Politik Dinasti Jokowi
Kembali ke isu politik dinasti yang hangat belakangan ini, pokok perkaranya adalah adanya kecurangan yang dilihat masyarakat, khususnya mahasiswa dalam perkara Mahkamah Konstitusi (MK) terkait umur kandidat cawapres. Persepsi publik terbentuk demikian karena MK dianggap menyelewengkan aturan konstisusi atau UU Pemilu demi memuluskan anak presiden, Gibran, menjadi cawapres Prabowo.
Keributan mahasiswa berbeda dengan kelompok partai tertentu maupun para eks pendukung Jokowi, yang bersuara oposisi karena Gibran menjadi dipihak Prabowo, bukan karena pelanggaran konstitusi itu sendiri. Seandainya Gibran menjadi Cawapres Ganjar, boleh jadi mereka tetap melihat itu bukan sebagai pelanggaran.

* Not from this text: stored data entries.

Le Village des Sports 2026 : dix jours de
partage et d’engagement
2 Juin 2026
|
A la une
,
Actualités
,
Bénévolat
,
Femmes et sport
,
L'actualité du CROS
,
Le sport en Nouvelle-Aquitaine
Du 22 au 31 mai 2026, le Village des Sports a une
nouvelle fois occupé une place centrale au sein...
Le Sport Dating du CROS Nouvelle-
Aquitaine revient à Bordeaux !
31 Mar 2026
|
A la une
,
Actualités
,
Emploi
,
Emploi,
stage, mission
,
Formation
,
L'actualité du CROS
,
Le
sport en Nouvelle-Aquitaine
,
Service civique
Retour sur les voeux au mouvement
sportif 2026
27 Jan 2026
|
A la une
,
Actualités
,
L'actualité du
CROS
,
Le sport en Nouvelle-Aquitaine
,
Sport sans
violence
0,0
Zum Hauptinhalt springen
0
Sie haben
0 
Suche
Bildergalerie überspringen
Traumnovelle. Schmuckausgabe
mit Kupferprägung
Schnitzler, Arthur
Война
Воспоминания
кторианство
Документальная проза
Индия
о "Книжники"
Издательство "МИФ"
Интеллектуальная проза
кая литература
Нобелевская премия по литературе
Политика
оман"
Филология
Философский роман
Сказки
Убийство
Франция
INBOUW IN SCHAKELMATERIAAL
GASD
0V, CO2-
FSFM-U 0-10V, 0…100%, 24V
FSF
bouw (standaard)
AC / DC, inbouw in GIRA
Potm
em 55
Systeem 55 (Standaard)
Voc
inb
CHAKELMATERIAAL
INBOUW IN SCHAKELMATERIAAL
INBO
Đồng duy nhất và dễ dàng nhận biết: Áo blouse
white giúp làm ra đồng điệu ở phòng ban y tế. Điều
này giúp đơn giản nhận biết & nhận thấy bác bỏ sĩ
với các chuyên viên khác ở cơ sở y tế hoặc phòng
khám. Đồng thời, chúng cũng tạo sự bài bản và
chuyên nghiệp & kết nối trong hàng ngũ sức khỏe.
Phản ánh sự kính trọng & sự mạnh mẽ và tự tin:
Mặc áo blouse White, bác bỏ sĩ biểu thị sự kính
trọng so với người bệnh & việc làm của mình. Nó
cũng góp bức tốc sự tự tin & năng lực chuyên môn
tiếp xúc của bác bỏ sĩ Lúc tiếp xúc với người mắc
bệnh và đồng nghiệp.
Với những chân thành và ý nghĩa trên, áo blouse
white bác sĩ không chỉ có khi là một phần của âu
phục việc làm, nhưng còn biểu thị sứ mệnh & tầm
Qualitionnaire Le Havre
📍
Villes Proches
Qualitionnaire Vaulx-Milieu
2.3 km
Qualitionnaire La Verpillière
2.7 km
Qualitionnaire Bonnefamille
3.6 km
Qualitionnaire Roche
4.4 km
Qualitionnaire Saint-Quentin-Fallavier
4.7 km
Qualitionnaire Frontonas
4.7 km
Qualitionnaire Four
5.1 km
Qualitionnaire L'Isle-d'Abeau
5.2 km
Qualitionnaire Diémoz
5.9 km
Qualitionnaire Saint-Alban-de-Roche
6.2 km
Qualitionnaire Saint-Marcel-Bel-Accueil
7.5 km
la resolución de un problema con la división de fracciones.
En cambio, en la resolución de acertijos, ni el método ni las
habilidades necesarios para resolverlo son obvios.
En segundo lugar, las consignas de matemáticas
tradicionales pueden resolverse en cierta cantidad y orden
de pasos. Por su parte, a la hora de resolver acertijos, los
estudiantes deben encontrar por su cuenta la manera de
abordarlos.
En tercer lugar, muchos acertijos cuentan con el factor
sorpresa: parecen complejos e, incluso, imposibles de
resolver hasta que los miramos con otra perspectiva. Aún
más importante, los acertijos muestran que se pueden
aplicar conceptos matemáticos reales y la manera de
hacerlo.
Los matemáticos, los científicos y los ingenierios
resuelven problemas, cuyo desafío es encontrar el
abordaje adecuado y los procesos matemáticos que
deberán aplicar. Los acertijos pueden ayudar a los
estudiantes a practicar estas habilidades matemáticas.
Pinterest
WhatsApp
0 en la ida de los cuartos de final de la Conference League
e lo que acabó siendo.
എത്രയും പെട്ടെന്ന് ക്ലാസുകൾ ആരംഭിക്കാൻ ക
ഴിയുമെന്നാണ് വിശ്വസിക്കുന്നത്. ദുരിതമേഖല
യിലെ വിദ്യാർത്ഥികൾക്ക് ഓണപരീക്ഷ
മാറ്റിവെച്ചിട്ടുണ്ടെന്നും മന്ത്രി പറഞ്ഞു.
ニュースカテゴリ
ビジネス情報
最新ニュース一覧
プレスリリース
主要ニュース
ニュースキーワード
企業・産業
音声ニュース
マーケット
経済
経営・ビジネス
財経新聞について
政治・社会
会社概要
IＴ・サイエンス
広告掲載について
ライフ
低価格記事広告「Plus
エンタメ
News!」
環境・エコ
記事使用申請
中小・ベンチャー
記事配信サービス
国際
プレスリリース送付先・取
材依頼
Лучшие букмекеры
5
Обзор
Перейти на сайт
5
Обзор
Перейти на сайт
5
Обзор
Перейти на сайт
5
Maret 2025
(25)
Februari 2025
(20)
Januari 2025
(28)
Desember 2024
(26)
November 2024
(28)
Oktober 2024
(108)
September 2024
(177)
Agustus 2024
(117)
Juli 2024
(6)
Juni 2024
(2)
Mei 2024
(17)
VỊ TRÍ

Jadi isu dinasti ini sesungguhnya berbeda sama sekali dengan urusan Kesultanan Yogyakarta. Isu dinasti saat ini adalah upaya illegal Jokowi alias “cawe-cawe” yang seharusnya tidak dilakukan seorang presiden. Sebab, Jokowi, dengan pengakuannya cawe-cawe telah merusak suasana pemilu jujur dan adil serta netral, setidaknya terlihat dari fakta-fakta konsekuensinya, seperti surat pj. Bupati Sorong mendukung Ganjar karena tekanan aparat pusat, pengakuan Aiman adanya arahan aparat memenangkan Prabowo, fenomena penggantian pejabat-pejabat daerah yang diduga berbasis konspirasi pilpres, dan lain sebagainya.